▶ **WHAT NEEDS TO BE DONE**
Turn the data below into a numbered list and skip any blank lines.

Dataset excerpt:
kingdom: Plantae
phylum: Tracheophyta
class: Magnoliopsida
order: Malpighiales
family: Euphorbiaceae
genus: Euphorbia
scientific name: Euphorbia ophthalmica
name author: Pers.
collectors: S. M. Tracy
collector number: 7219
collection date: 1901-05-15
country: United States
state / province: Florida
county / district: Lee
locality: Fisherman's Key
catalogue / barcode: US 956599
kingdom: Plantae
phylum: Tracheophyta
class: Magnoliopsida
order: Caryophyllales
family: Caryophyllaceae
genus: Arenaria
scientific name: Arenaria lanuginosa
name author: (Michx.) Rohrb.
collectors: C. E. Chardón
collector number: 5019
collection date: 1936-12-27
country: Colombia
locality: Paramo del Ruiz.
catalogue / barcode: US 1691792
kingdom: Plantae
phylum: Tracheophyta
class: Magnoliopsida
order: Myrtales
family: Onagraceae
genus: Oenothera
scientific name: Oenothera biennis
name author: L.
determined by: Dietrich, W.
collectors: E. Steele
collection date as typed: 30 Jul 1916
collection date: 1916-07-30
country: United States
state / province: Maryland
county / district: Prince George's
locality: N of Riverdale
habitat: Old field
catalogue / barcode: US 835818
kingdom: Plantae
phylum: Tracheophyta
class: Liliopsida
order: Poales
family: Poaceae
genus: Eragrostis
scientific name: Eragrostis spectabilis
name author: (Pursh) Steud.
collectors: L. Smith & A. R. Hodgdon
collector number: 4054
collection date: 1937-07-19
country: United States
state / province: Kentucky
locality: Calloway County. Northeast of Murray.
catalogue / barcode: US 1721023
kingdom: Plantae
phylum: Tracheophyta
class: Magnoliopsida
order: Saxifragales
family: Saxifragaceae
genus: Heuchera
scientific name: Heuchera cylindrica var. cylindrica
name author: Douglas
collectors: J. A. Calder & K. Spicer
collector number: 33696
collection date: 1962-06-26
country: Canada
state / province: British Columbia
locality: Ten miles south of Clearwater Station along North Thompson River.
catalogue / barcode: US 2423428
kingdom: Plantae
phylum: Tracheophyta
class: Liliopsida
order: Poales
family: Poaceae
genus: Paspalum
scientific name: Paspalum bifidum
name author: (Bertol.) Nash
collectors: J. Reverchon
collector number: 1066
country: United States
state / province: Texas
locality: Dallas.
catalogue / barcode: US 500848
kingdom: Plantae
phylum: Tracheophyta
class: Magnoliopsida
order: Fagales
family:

▶ **REPLY TO THE TASK**
1. kingdom: Plantae
2. phylum: Tracheophyta
3. class: Magnoliopsida
4. order: Malpighiales
5. family: Euphorbiaceae
6. genus: Euphorbia
7. scientific name: Euphorbia ophthalmica
8. name author: Pers.
9. collectors: S. M. Tracy
10. collector number: 7219
11. collection date: 1901-05-15
12. country: United States
13. state / province: Florida
14. county / district: Lee
15. locality: Fisherman's Key
16. catalogue / barcode: US 956599
17. kingdom: Plantae
18. phylum: Tracheophyta
19. class: Magnoliopsida
20. order: Caryophyllales
21. family: Caryophyllaceae
22. genus: Arenaria
23. scientific name: Arenaria lanuginosa
24. name author: (Michx.) Rohrb.
25. collectors: C. E. Chardón
26. collector number: 5019
27. collection date: 1936-12-27
28. country: Colombia
29. locality: Paramo del Ruiz.
30. catalogue / barcode: US 1691792
31. kingdom: Plantae
32. phylum: Tracheophyta
33. class: Magnoliopsida
34. order: Myrtales
35. family: Onagraceae
36. genus: Oenothera
37. scientific name: Oenothera biennis
38. name author: L.
39. determined by: Dietrich, W.
40. collectors: E. Steele
41. collection date as typed: 30 Jul 1916
42. collection date: 1916-07-30
43. country: United States
44. state / province: Maryland
45. county / district: Prince George's
46. locality: N of Riverdale
47. habitat: Old field
48. catalogue / barcode: US 835818
49. kingdom: Plantae
50. phylum: Tracheophyta
51. class: Liliopsida
52. order: Poales
53. family: Poaceae
54. genus: Eragrostis
55. scientific name: Eragrostis spectabilis
56. name author: (Pursh) Steud.
57. collectors: L. Smith & A. R. Hodgdon
58. collector number: 4054
59. collection date: 1937-07-19
60. country: United States
61. state / province: Kentucky
62. locality: Calloway County. Northeast of Murray.
63. catalogue / barcode: US 1721023
64. kingdom: Plantae
65. phylum: Tracheophyta
66. class: Magnoliopsida
67. order: Saxifragales
68. family: Saxifragaceae
69. genus: Heuchera
70. scientific name: Heuchera cylindrica var. cylindrica
71. name author: Douglas
72. collectors: J. A. Calder & K. Spicer
73. collector number: 33696
74. collection date: 1962-06-26
75. country: Canada
76. state / province: British Columbia
77. locality: Ten miles south of Clearwater Station along North Thompson River.
78. catalogue / barcode: US 2423428
79. kingdom: Plantae
80. phylum: Tracheophyta
81. class: Liliopsida
82. order: Poales
83. family: Poaceae
84. genus: Paspalum
85. scientific name: Paspalum bifidum
86. name author: (Bertol.) Nash
87. collectors: J. Reverchon
88. collector number: 1066
89. country: United States
90. state / province: Texas
91. locality: Dallas.
92. catalogue / barcode: US 500848
93. kingdom: Plantae
94. phylum: Tracheophyta
95. class: Magnoliopsida
96. order: Fagales
97. family:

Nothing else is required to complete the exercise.